Tomorrow is Saturday when I would normally go on a 3-4 hour road ride, and most of the time I am up front pulling pretty much the entire four hours. I knew that was not going to be possible tomorrow, so I decided to ride by myself and see how long I could suffer through it. In the meantime I have been continuing my research on ketogenic diets, and it seems that while it is generally accepted that you can do moderate intensity exercise on a low-carb diet, the experts certainly disagree as to whether or not there is any evidence that an endurance athlete who performs sports or events where there are sustained periods of intensity over lactate threshold (which require the anaerobic energy system) will be able to eventually adapt to the diet and not see a decrease in performance at those times. As I mentioned in the previous post
, Phinney's elite cyclists were only tested at 65% of VO2 Max. Bob Seebohar
recommends off-season fuel partitioning strategies minimizing the intake of dietary carbohydrate as well as strict adherence to training at no higher than endurance pace during the off-season to increase metabolic efficiency, which he defines as the ability to utilize fat to fuel exercise at increasing intensities, but he states that during pre-season training when intensity ramps up and during the race season itself, carbohydrate should be increased in order to fuel those increased anaerobic energy needs. Loren Cordain
in The Paleo Diet for Athletes
recommends fueling with carbs before and after exercise, but keeping carbs low at other times in order to allow the body to adapt to using fat as fuel for when you are not exercising.

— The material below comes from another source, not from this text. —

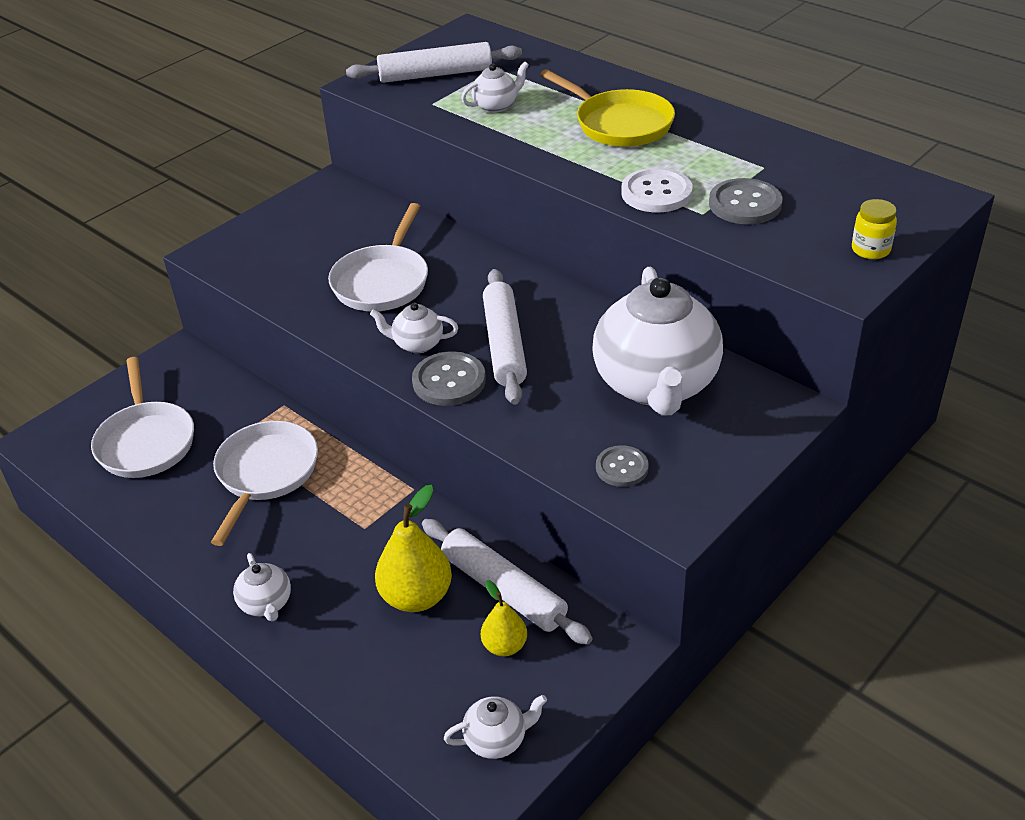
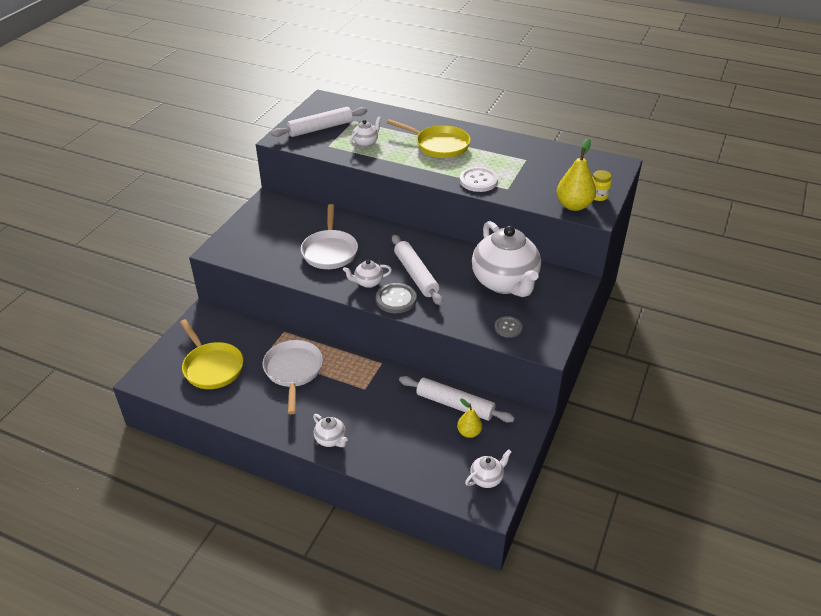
camera: 20 degrees left, 0 degrees up
white pan [91,357,194,478] -> yellow pan [180,319,243,389]
yellow pear [375,485,452,612] -> yellow pear moved to [556,138,596,211]
grey button [709,178,783,224] -> none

Anthony Colpo, an independent researcher and cyclist who has written the books The Fat Loss Bible
and The Great Cholesterol Con,
wrote an article on his blog eviscerating the current research supporting a ketogenic diet for endurance athletes here
, and it's a good read if you appreciate a man with a strong opinion who backs it up with strong science. While I agree with him that there is no way I can train and race without carbs if I want to have optimal performance, there is another option that bodybuilders have been practicing for years called the Cyclical Ketogenic Diet
, or CKD for short. Typically on this plan you eat low-carb or no-carb from Sunday to Friday and then Saturday you enter what is called the carbohydrate loading phase or the "Carb-Up" to replenish your glycogen stores to fuel you through your harder workouts. This could be an option for me once I am finished with this Semi-Elemental Foodless Fortnight. I may have to change my training schedule a bit but I am willing to give it a try if it means I can still ride and train hard when I need to, but still maintain the benefits of keto-adaption. I am not willing to suffer impaired performance all week, however, since my hard workouts are interspersed throughout so what can I say? This is all pretty new territory for me so this Great Experiment will continue along with more research. All bets are off until I am keto-adapted, because my brain is just not functioning at optimal levels for the time being.